As an argument for maintaining human expertise in manually assembling information into meaningful relationships, this paper is convincing. But it rests on supposing that books will continue to be the locus of worthwhile scholarly information. Suppose more and more scholars move onto the Web and do their thinking in public, in conversation with other scholars? Suppose the Web enables scholarship to outstrip the librarians? Manual assemblages of knowledge would retain their value, but they would no longer provide the authoritative guide. Then we will have either of two results: We will have to rely on “‘lowest common denominator'”and ‘one search box/one size fits all’ searching that positively undermines the requirements of scholarly research”…or we will have to innovate to address the distinct needs of scholars….My money is on the latter.

As I think is mine. Although I would not rule out the possibility of scholars actually participating in the manual assemblage of knowledge.

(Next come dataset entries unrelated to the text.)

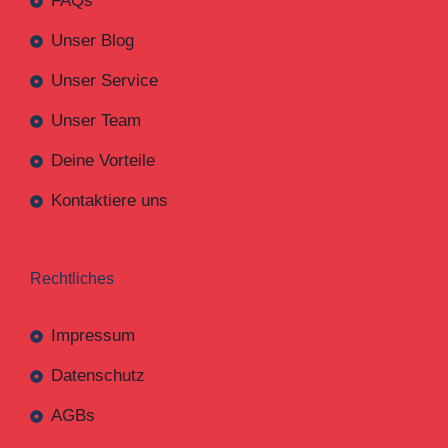
FAQs
Unser Blog
Unser Service
Unser Team
Deine Vorteile
Kontaktiere uns
Rechtliches
Impressum
Datenschutz
AGBs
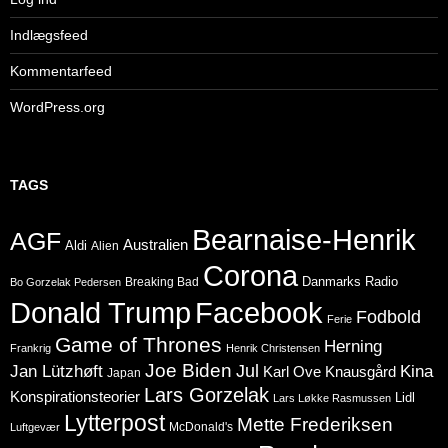
Indlægsfeed
Kommentarfeed
WordPress.org
TAGS
Bearnaise-Henrik
AGF
Australien
Aldi
Alien
Corona
Danmarks Radio
Breaking Bad
Bo Gorzelak Pedersen
Donald Trump
Facebook
Fodbold
Ferie
Game of Thrones
Herning
Frankrig
Henrik Christensen
Joe Biden
Jul
Jan Lützhøft
Kina
Karl Ove Knausgård
Japan
Lars Gorzelak
Konspirationsteorier
Lidl
Lars Løkke Rasmussen
Lytterpost
Mette Frederiksen
McDonald's
Luftgevær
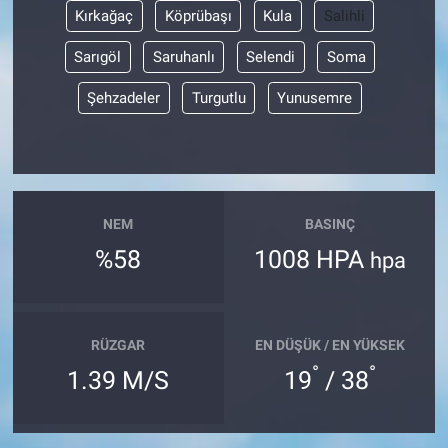
Kırkağaç
Köprübaşı
Kula
Salihli
Sarıgöl
Saruhanlı
Selendi
Soma
Şehzadeler
Turgutlu
Yunusemre
NEM
BASINÇ
%58
1008 HPA
hpa
RÜZGAR
EN DÜŞÜK / EN YÜKSEK
°
°
1.39 M/S
19
/ 38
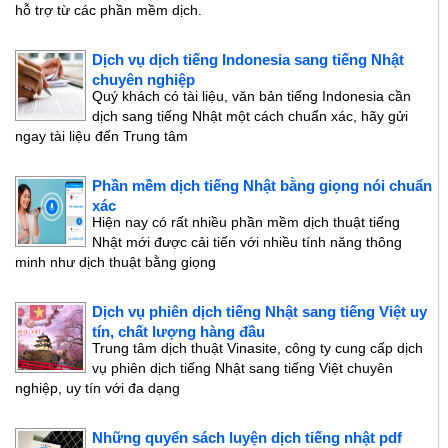
hỗ trợ từ các phần mềm dịch.
Dịch vụ dịch tiếng Indonesia sang tiếng Nhật
chuyên nghiệp
Quý khách có tài liệu, văn bản tiếng Indonesia cần
dịch sang tiếng Nhật một cách chuẩn xác, hãy gửi
ngay tài liệu đến Trung tâm
Phần mềm dịch tiếng Nhật bằng giọng nói chuẩn
xác
Hiện nay có rất nhiều phần mềm dịch thuật tiếng
Nhật mới được cải tiến với nhiều tính năng thông
minh như dịch thuật bằng giọng
Dịch vụ phiên dịch tiếng Nhật sang tiếng Việt uy
tín, chất lượng hàng đầu
Trung tâm dịch thuật Vinasite, công ty cung cấp dịch
vụ phiên dịch tiếng Nhật sang tiếng Việt chuyên
nghiệp, uy tín với đa dạng
Những quyển sách luyện dịch tiếng nhật pdf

Communities like MediaCommons could to some extent become their own libraries, vetting and tagging a wide array of electronic resources, developing their own customized search frameworks.
There’s much more in this paper than I’ve discussed, including a lengthy treatment of folksonomies (Mann sees them as a valuable supplement but not a substitute for controlled taxonomies). Generally speaking, his articulation of the big challenges facing scholarly search and librarianship in the digital age are well worth the read, although I would argue with some of the conclusions.